>>

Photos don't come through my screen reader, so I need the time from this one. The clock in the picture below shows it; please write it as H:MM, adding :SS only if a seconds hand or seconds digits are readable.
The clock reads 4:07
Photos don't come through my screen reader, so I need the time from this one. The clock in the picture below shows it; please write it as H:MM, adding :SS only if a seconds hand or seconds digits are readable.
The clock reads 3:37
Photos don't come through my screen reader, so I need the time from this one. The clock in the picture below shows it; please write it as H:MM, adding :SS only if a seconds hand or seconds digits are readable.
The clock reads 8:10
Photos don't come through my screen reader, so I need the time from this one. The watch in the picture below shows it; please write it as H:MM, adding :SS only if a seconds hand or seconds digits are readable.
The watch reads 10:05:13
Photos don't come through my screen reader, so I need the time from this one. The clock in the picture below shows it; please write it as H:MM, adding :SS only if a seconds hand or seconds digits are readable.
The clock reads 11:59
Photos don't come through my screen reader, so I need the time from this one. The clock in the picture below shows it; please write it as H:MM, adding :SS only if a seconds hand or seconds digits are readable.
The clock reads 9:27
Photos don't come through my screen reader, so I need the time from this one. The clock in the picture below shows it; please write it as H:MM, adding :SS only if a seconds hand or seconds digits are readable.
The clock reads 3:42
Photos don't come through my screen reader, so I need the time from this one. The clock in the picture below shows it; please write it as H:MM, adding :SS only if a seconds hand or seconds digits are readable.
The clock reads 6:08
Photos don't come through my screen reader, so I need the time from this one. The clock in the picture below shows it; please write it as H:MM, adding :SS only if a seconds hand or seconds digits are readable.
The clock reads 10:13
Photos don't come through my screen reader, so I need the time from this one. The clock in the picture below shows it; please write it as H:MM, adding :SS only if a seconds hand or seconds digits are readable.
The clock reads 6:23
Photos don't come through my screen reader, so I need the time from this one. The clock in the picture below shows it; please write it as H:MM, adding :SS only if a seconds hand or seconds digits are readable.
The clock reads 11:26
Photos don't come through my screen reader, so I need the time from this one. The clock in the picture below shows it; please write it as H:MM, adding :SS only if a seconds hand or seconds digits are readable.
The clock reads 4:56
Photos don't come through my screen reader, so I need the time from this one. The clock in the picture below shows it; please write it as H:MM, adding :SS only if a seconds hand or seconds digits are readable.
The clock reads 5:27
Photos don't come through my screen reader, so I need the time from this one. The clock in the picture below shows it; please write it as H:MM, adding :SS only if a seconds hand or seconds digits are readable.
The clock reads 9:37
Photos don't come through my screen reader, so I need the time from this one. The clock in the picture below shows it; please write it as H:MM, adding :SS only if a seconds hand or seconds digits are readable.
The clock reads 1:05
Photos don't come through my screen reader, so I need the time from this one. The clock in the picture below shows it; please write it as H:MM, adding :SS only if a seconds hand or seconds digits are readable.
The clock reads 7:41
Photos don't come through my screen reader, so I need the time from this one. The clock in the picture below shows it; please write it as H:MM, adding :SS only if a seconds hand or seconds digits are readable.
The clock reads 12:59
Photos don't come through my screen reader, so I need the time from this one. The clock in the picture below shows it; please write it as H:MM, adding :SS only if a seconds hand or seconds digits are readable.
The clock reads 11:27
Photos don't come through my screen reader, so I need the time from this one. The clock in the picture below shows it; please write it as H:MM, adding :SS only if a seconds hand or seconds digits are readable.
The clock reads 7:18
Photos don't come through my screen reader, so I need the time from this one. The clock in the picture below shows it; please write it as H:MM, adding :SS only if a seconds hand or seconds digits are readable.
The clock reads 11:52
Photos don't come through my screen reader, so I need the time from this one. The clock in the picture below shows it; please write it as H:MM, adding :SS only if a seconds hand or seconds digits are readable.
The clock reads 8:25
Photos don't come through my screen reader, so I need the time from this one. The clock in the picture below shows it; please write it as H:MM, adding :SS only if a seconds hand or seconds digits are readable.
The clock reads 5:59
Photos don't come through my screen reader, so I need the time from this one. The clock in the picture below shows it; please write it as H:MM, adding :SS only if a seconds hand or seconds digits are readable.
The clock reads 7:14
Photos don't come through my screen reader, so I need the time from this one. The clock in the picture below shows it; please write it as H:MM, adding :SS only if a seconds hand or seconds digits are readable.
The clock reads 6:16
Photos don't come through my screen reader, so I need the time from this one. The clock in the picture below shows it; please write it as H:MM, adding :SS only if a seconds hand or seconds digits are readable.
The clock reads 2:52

<<

**Required work**
Starting at the first line of the records above, repeat each line word for word, and stop after the line that contains "The clock reads 6:23".

**Answer to this task**
Photos don't come through my screen reader, so I need the time from this one. The clock in the picture below shows it; please write it as H:MM, adding :SS only if a seconds hand or seconds digits are readable.
The clock reads 4:07
Photos don't come through my screen reader, so I need the time from this one. The clock in the picture below shows it; please write it as H:MM, adding :SS only if a seconds hand or seconds digits are readable.
The clock reads 3:37
Photos don't come through my screen reader, so I need the time from this one. The clock in the picture below shows it; please write it as H:MM, adding :SS only if a seconds hand or seconds digits are readable.
The clock reads 8:10
Photos don't come through my screen reader, so I need the time from this one. The watch in the picture below shows it; please write it as H:MM, adding :SS only if a seconds hand or seconds digits are readable.
The watch reads 10:05:13
Photos don't come through my screen reader, so I need the time from this one. The clock in the picture below shows it; please write it as H:MM, adding :SS only if a seconds hand or seconds digits are readable.
The clock reads 11:59
Photos don't come through my screen reader, so I need the time from this one. The clock in the picture below shows it; please write it as H:MM, adding :SS only if a seconds hand or seconds digits are readable.
The clock reads 9:27
Photos don't come through my screen reader, so I need the time from this one. The clock in the picture below shows it; please write it as H:MM, adding :SS only if a seconds hand or seconds digits are readable.
The clock reads 3:42
Photos don't come through my screen reader, so I need the time from this one. The clock in the picture below shows it; please write it as H:MM, adding :SS only if a seconds hand or seconds digits are readable.
The clock reads 6:08
Photos don't come through my screen reader, so I need the time from this one. The clock in the picture below shows it; please write it as H:MM, adding :SS only if a seconds hand or seconds digits are readable.
The clock reads 10:13
Photos don't come through my screen reader, so I need the time from this one. The clock in the picture below shows it; please write it as H:MM, adding :SS only if a seconds hand or seconds digits are readable.
The clock reads 6:23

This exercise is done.